I really enjoy your commitment to theremin research and design, but obviously you are missing an important factor : Regular contact and exchange with true professional thereminists and their instruments. You should have lessons with people like Lydia, Carolina and Thorwald, you should put your hands on all upper class theremin models which have been built and sold in the last 30 years. That takes an immense amount of time and money, but without that, you risk to miss the real target with your creative engineering.

"... how comes that the most linear theremins which are used by true professional musicians, like the EPro and the Henk prototype which Lydia played in the early nineties, have rod and not plate antennas?"  - Thierry

It all depends on the technology of your approach.

A thin rod is the best linearizing shape to use when generating audio pitch directly via baseband heterodyning. 

A plate is the best linearizing shape to use when exploiting the fact that mutual capacitance (as seen by the antenna) is highly proportional to the inverse of distance (and calculating that distance by working backwards through the LC resonance equation).  A plate also has around double the absolute sensitivity of a rod, something you don't care very about much when doing analog heterodyning, but something you care very much about when going the direct measurement route.

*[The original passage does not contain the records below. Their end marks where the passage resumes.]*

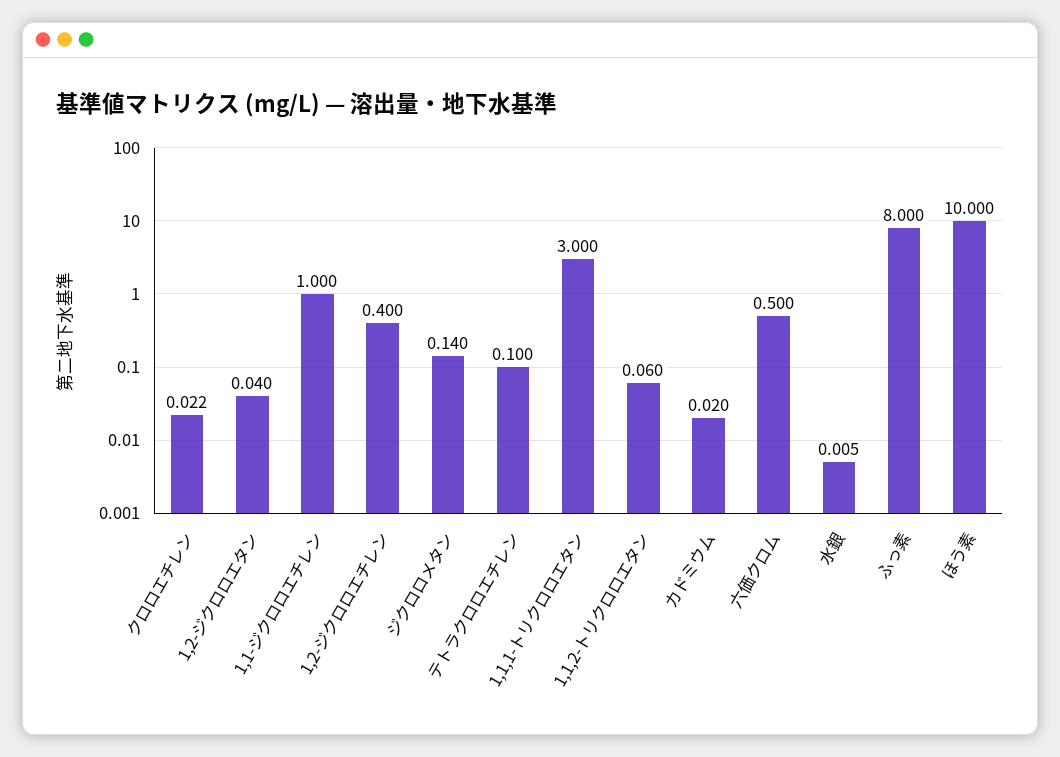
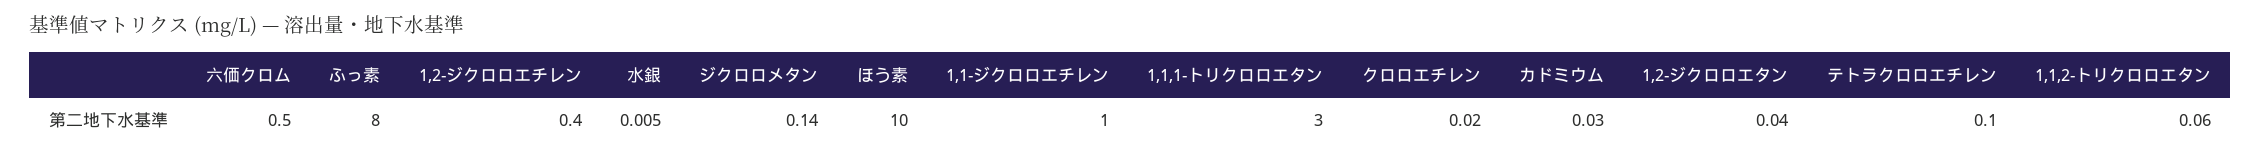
クロロエチレン: 0.022 -> 0.02
カドミウム: 0.02 -> 0.03

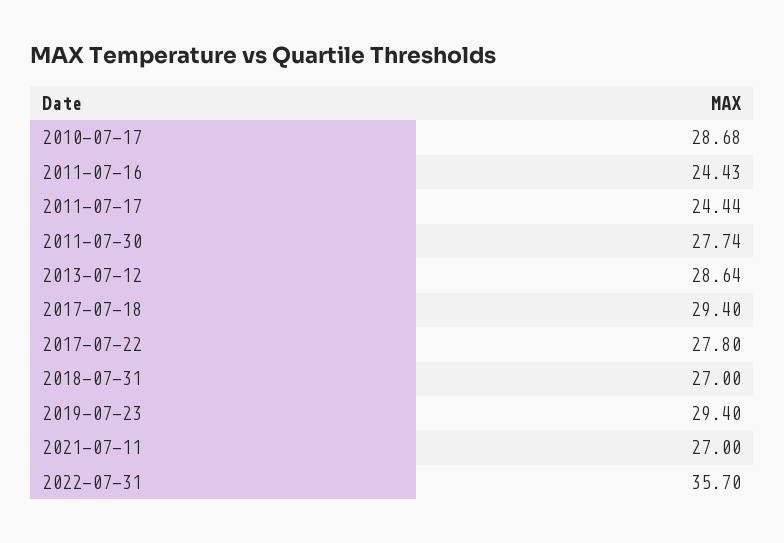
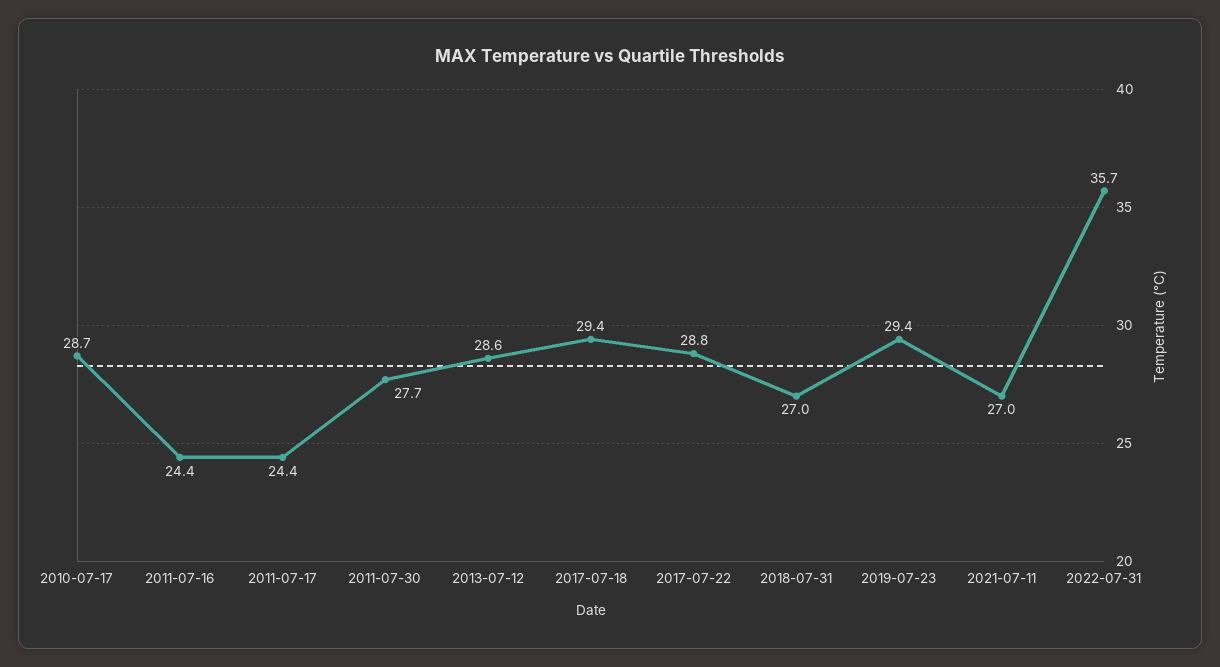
2017-07-22: 27.8 -> 28.8

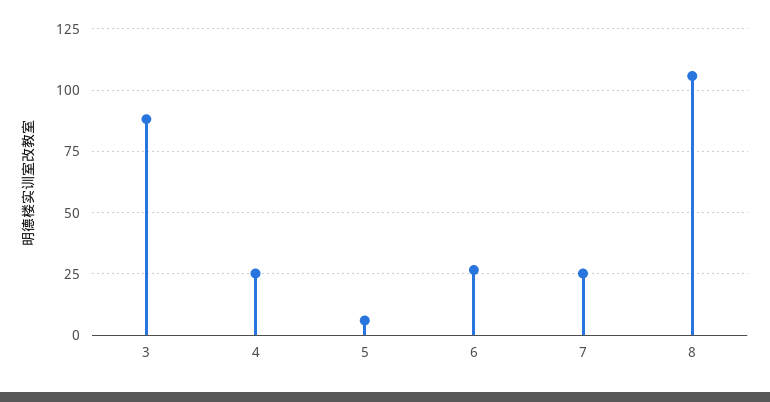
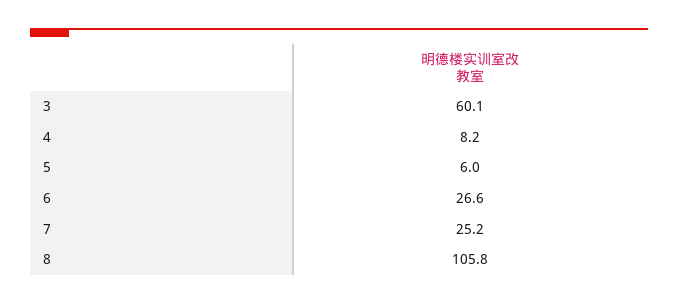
3: 87.5 -> 60.1
4: 25 -> 8.2

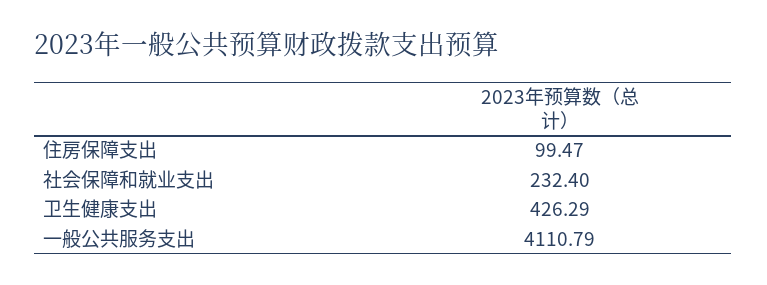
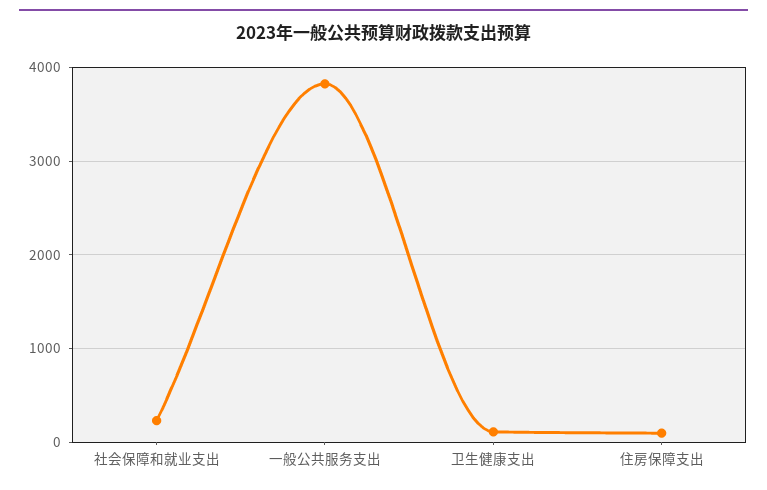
卫生健康支出: 426.29 -> 100
一般公共服务支出: 4110.79 -> 3800

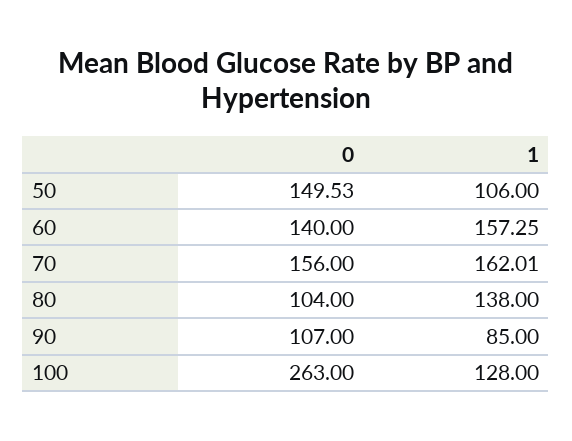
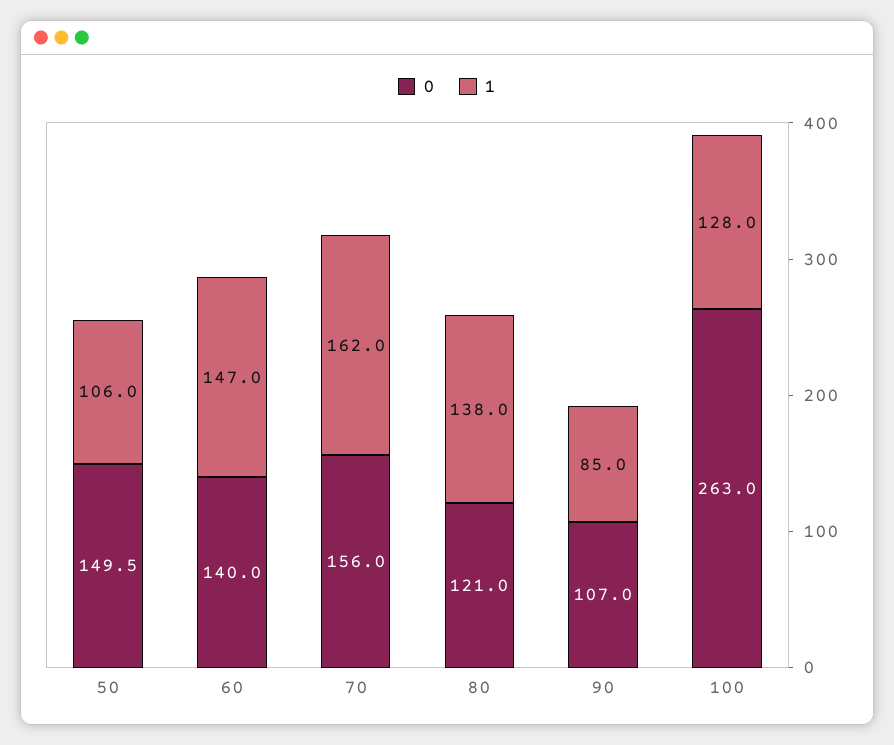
1, 60: 157.25 -> 147
0, 80: 104 -> 121

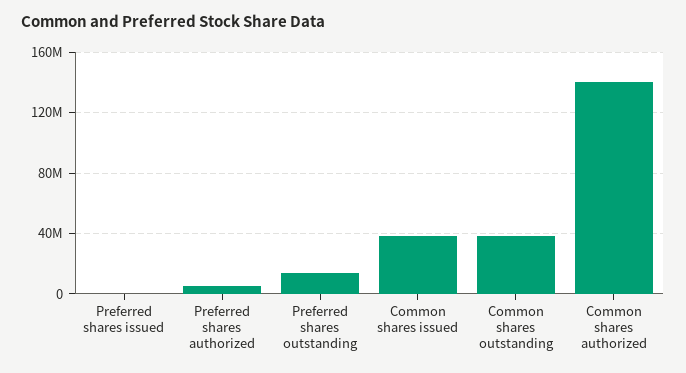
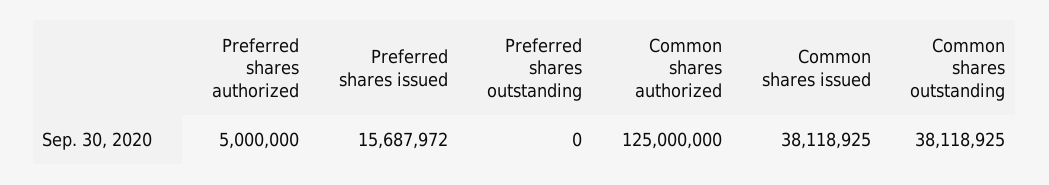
Preferred shares issued: 0 -> 15687972
Preferred shares outstanding: 15000000 -> 0
Common shares authorized: 140000000 -> 125000000

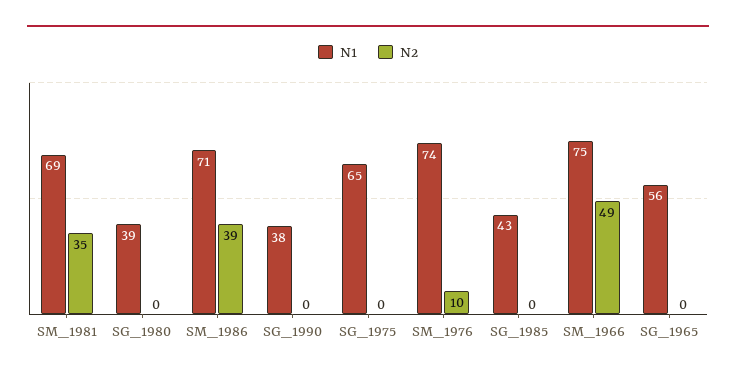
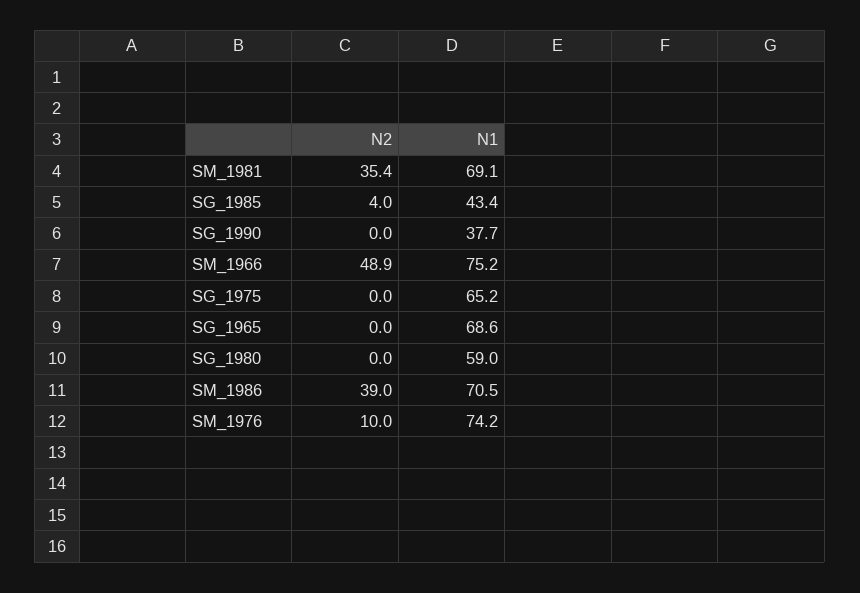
N1, SG_1980: 39 -> 59
N2, SG_1985: 0 -> 4
N1, SG_1965: 56 -> 68.6

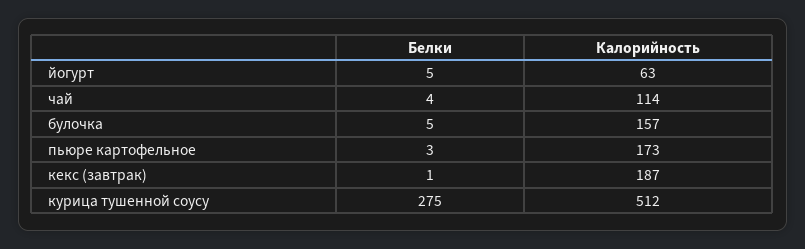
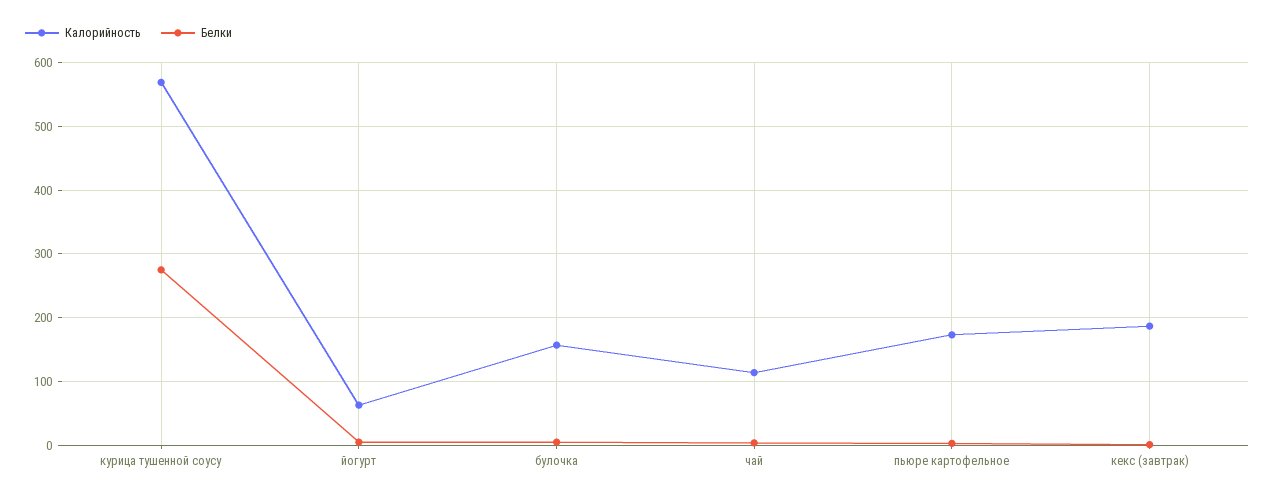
Калорийность, курица тушенной соусу: 512 -> 570

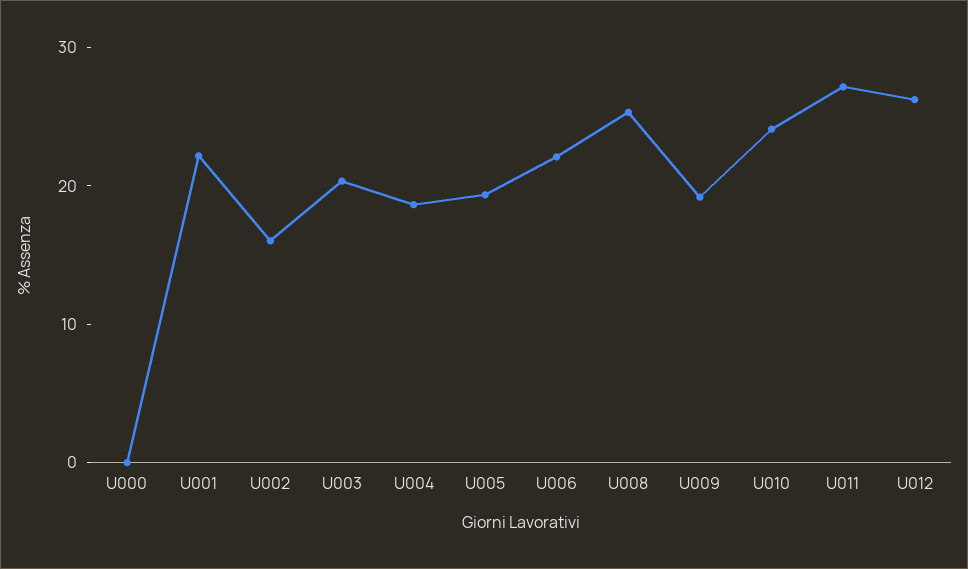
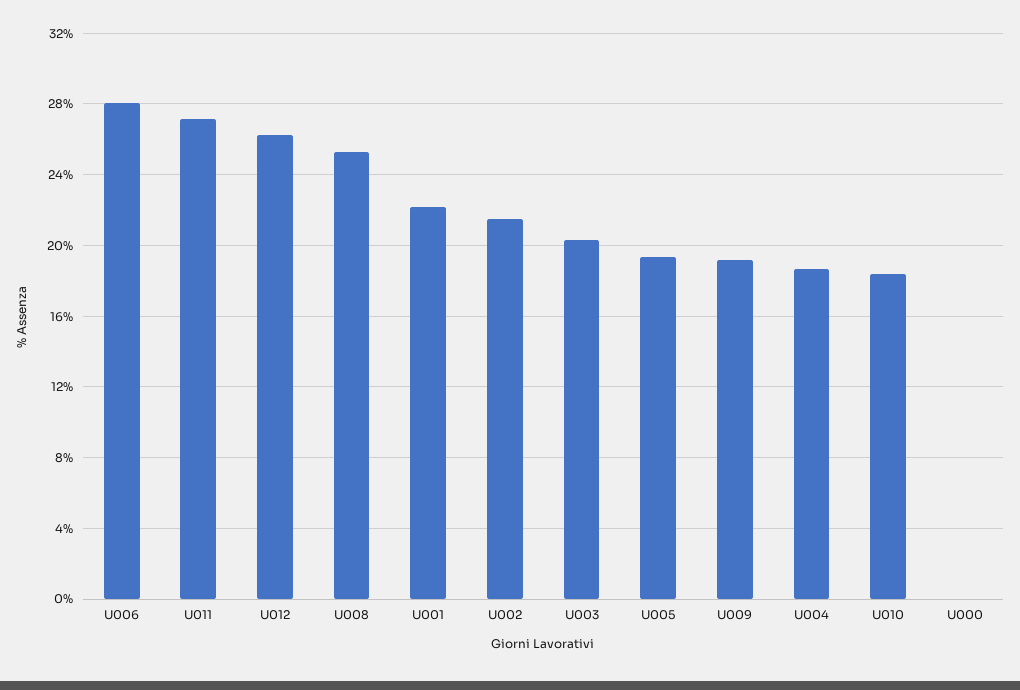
U002: 16 -> 21.5
U006: 22 -> 28
U010: 24 -> 18.5

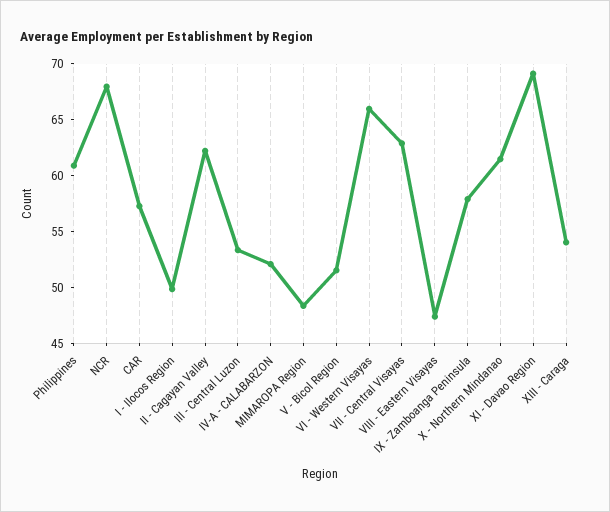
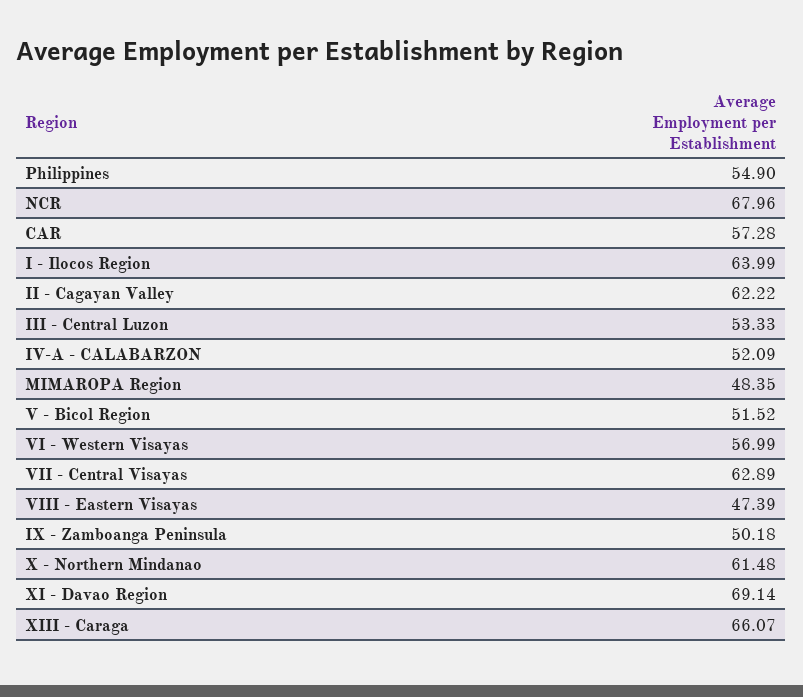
Philippines: 61 -> 54.9
I - Ilocos Region: 50 -> 63.99
VI - Western Visayas: 66 -> 56.99
IX - Zamboanga Peninsula: 58 -> 50.18
XIII - Caraga: 54 -> 66.07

The target I'm aiming for hasn't been built yet, though I do agree that there are things to learn from the old masters and their creations.

The Mummy's Enclosure's Curse

Theremin enclosures are a huge problem IMO.  It's my feeling that way too many Theremins are built around a given enclosure, rather than vice-versa.  For cost reasons the selected enclosure is usually too small, which gives cramped pitch and volume antenna spacing, and antenna heights that aren't optimal from a player's perspective.  Unfortunately, it seems that custom cabinetry is called for in order to maximize the ergonomics of the design.  I like the sideways 'C' of Theremin's later Theremins. 

Adding: maybe I've had Theremins on the brain for too long, but the ergonomics challenge that Theremins present seems fairly simple compared to other musical instruments.  It boils down to what will the antennas and control surface look like, and how might they be optimally positioned for the player.  In contrast, when designing a guitar there are a thousand ways to die.  Tight tolerances for the fret placement, and nut / bridge placement and height for intonation, ease of playing, and elimination of buzzing; fingerboard and neck radius / thickness fitting the hand; body shape fitting the human body; not to mention things like overall tone and physical attractiveness.  One little thing wrong can kill the whole deal.  Tradition is something you often end up fighting and conceding to with guitars, whereas there is very little of that with Theremins.  I suppose there is freedom in fewer expectations, but there are fewer guideposts as well.